Fitch Ratings has affirmed Abu Dhabi Islamic Bank’s (ADIB) long-term issuer default rating (IDR) at ‘A+’ with a stable outlook and viability rating (VR) at ‘bb’
ADIB’s IDRs are driven by potential state support from the UAE authorities. A change in Fitch’s view of the willingness or ability of the UAE authorities to support ADIB would be negative for its IDRs and its Support Rating Floor. However, Fitch notes recent supportive actions for the domestic banking sector including pre-emptive capital injections. In addition, Fitch believes that support would be forthcoming from the Abu Dhabi government (‘AA’/Stable/’F1+’), which has injected hybrid capital into the leading Abu Dhabi banks. Members of the Abu Dhabi ruling family hold a significant amount of ADIB’s shares in a private capacity. Given the high level of ADIB’s IDRs there is limited upside potential.
ADIB’s VR is driven by its robust pre-impairment operating profit, sound balance sheet liquidity and its growing franchise in the UAE. The VR is constrained by ADIB’s weak asset quality and exposure to problem financing. Fitch has some concerns relating to ADIB’s below average Fitch Core Capital relative to peers although Fitch recognises the improved regulatory Tier 1 capital ratio.
ADIB’s asset quality continues to suffer from its exposure to legacy financing. Impaired financing/ gross financing remains elevated at 7.6% at end-9M12 but has come down from 8.7% at end-2011. Reserves for impaired financing improved to 80% at end-9M12 but the unreserved proportion of impaired loans/ common equity remained at 11.8%. Overall asset quality issues present some challenges for ADIB and exposure to a seasoning financing book may continue to present challenges in 2013, albeit manageable ones in Fitch’s opinion.
ADIB increased its CBUAE regulatory Tier 1 ratio to 19.4% with a $1billion Tier 1 hybrid issue in November 2012 which Fitch views as positive. Fitch assigned 50% equity credit to the issue resulting in a Fitch Eligible Capital ratio of 16.6% compared to 13.8% prior to the issue, assuming stable risk weighted assets. ADIB’s Fitch Core Capital ratio of 10.7% at end-9M12 remains below domestic and regional peers but does not include the added AED3,672m cushion from the new hybrid Tier 1 issue or the existing AED2,000m hybrid Tier 1 capital injected by the Abu Dhabi Government, both of which provide some extra comfort.
ADIB’s robust pre-impairment operating profit should provide sufficient capacity to absorb continuing impairment charges as well as moderate shocks from financing concentrations. Impairment charges continued to hurt profitability in 9M12 and consumed 39% of pre-impairment operating profit. ADIB’s net income and margins compare well with peers. The bank’s cost/ income ratio is likely to remain at its current level as ADIB continues to invest in its retail operations.
ADIB’s liquidity is healthy and compares well with peers. ADIB’s large stock of liquid assets provides the bank with sound liquidity.

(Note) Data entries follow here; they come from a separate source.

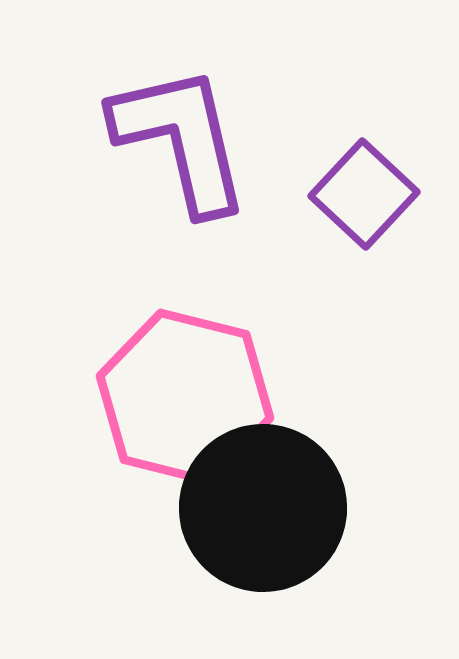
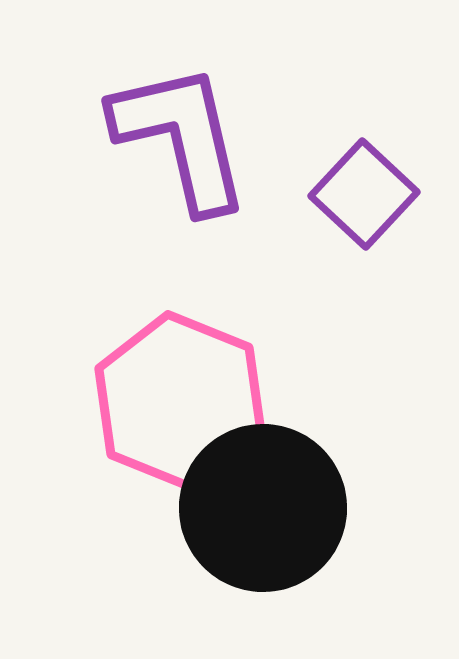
purple L-shape: moved 2 px up
pink hexagon: moved 5 px left, 4 px down; rotated 8 degrees clockwise
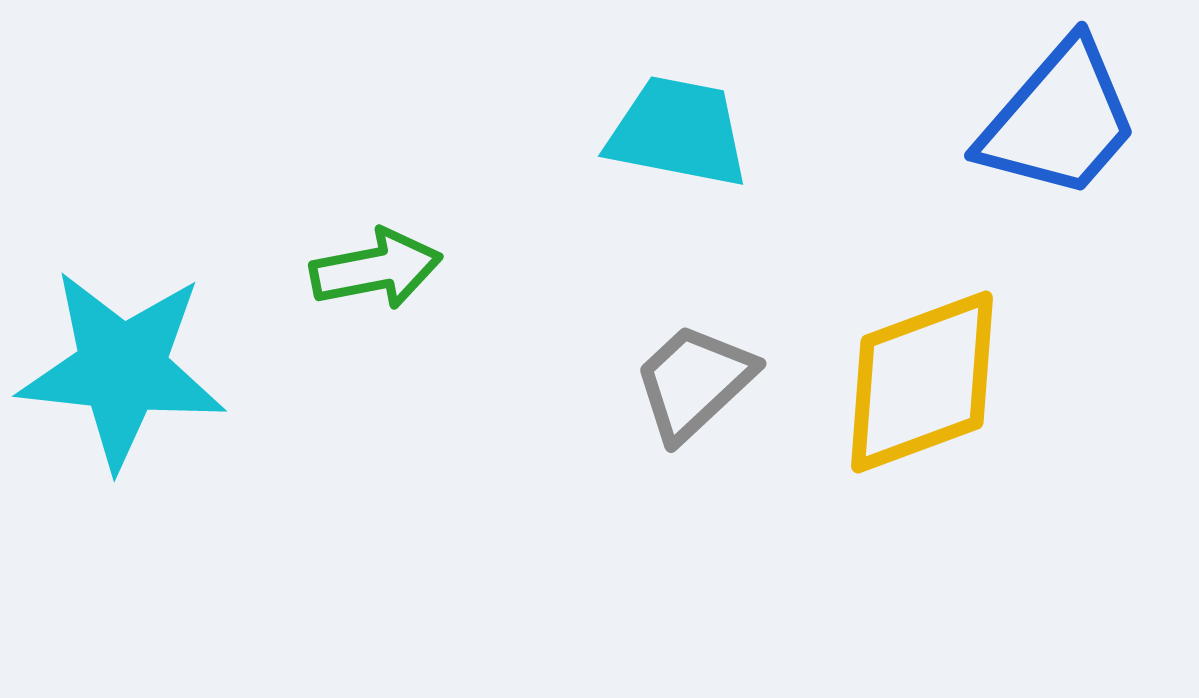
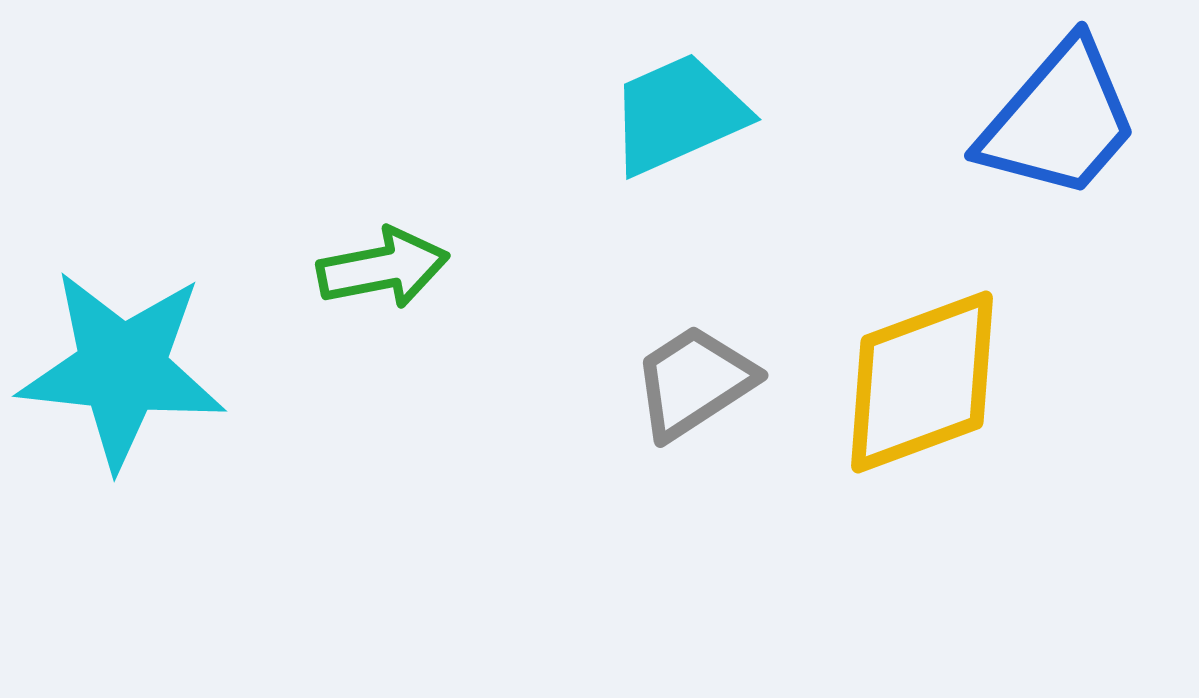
cyan trapezoid: moved 18 px up; rotated 35 degrees counterclockwise
green arrow: moved 7 px right, 1 px up
gray trapezoid: rotated 10 degrees clockwise
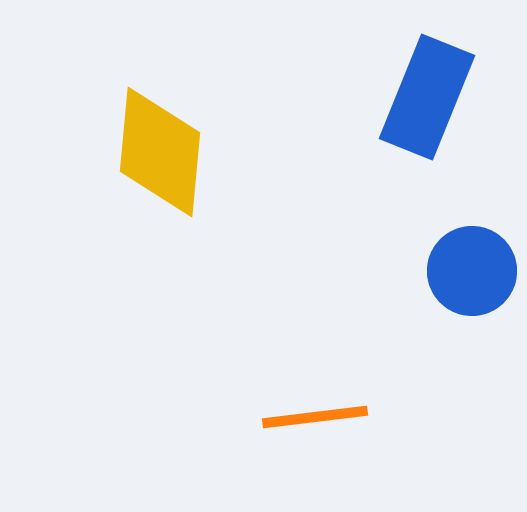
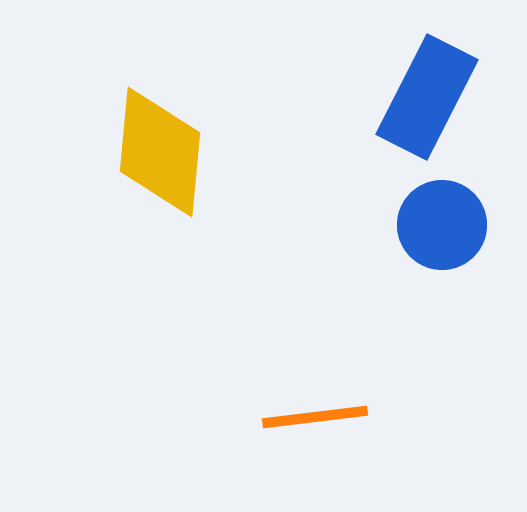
blue rectangle: rotated 5 degrees clockwise
blue circle: moved 30 px left, 46 px up
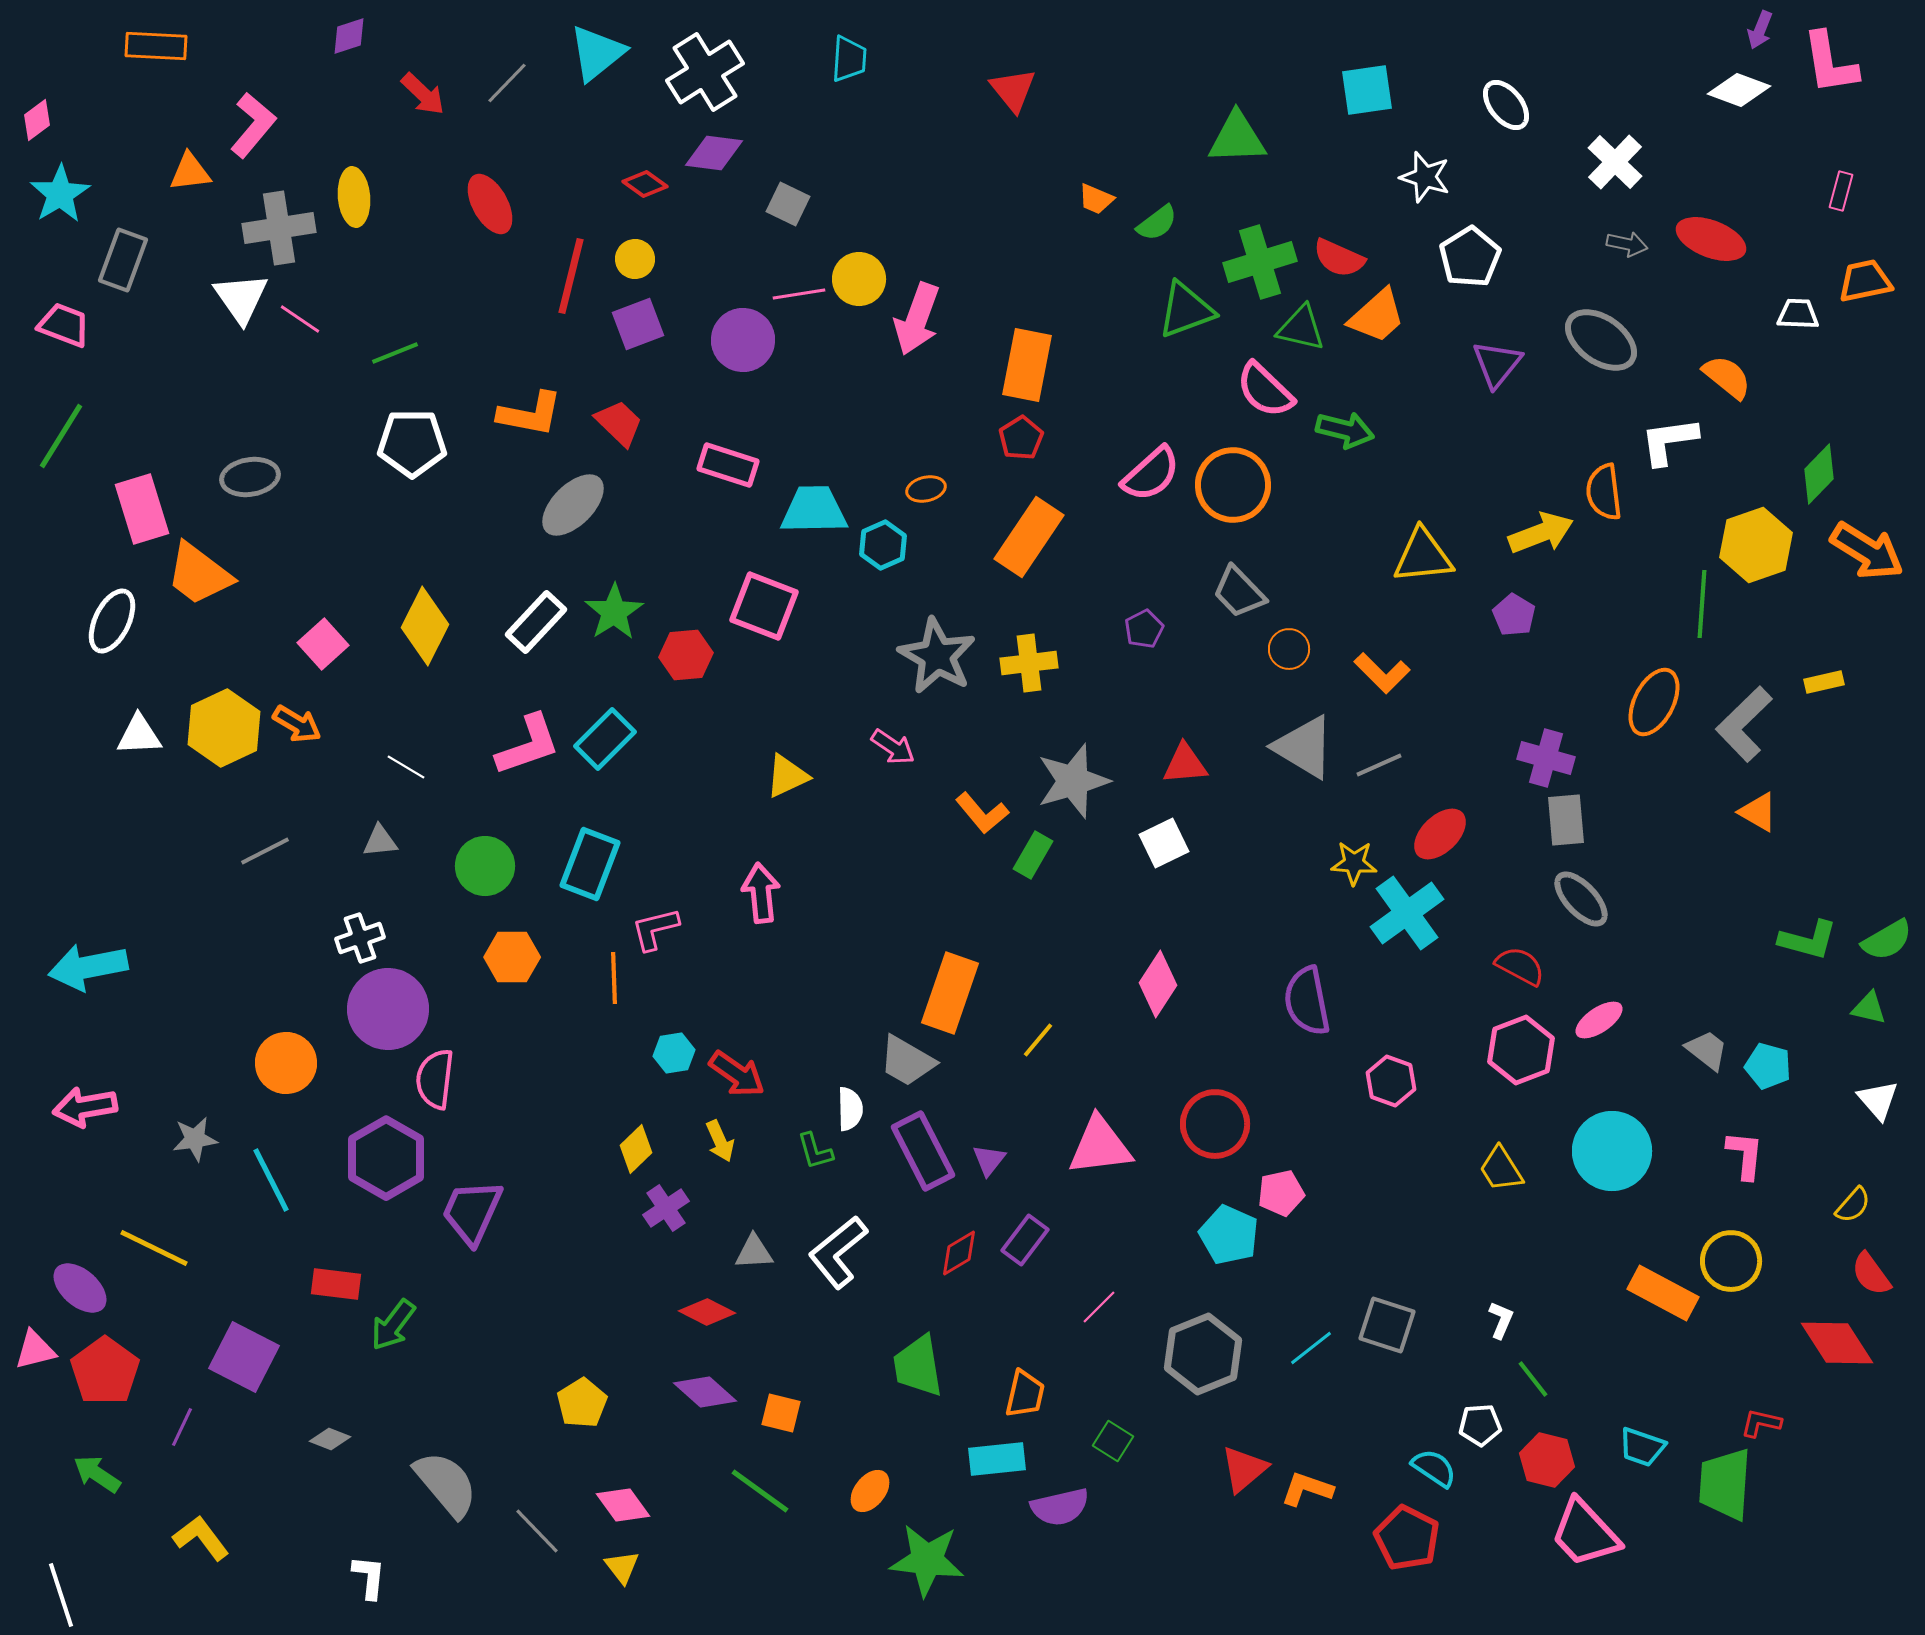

ADIB is well funded by customer deposits and it’s financing/deposits ratio remains healthy at 89%. However the vast majority of customer deposits are short term which results in a large asset and liability maturity mismatch. ADIB increased its long-term funding in November 2010 and November 2011 through issuing two five-year sukuk totalling AED4.6bn which help its long-term mismatch somewhat.
A significant and sustained improvement in asset quality as well as maintaining its recently increased capital ratios could lead to an improvement in ADIB’s VR although Fitch recognises the challenges in the UAE operating environment and continuing asset quality problems. Pressure on ADIB’s VR could come from a further deterioration in asset quality, profitability or a significant deterioration in capital ratios.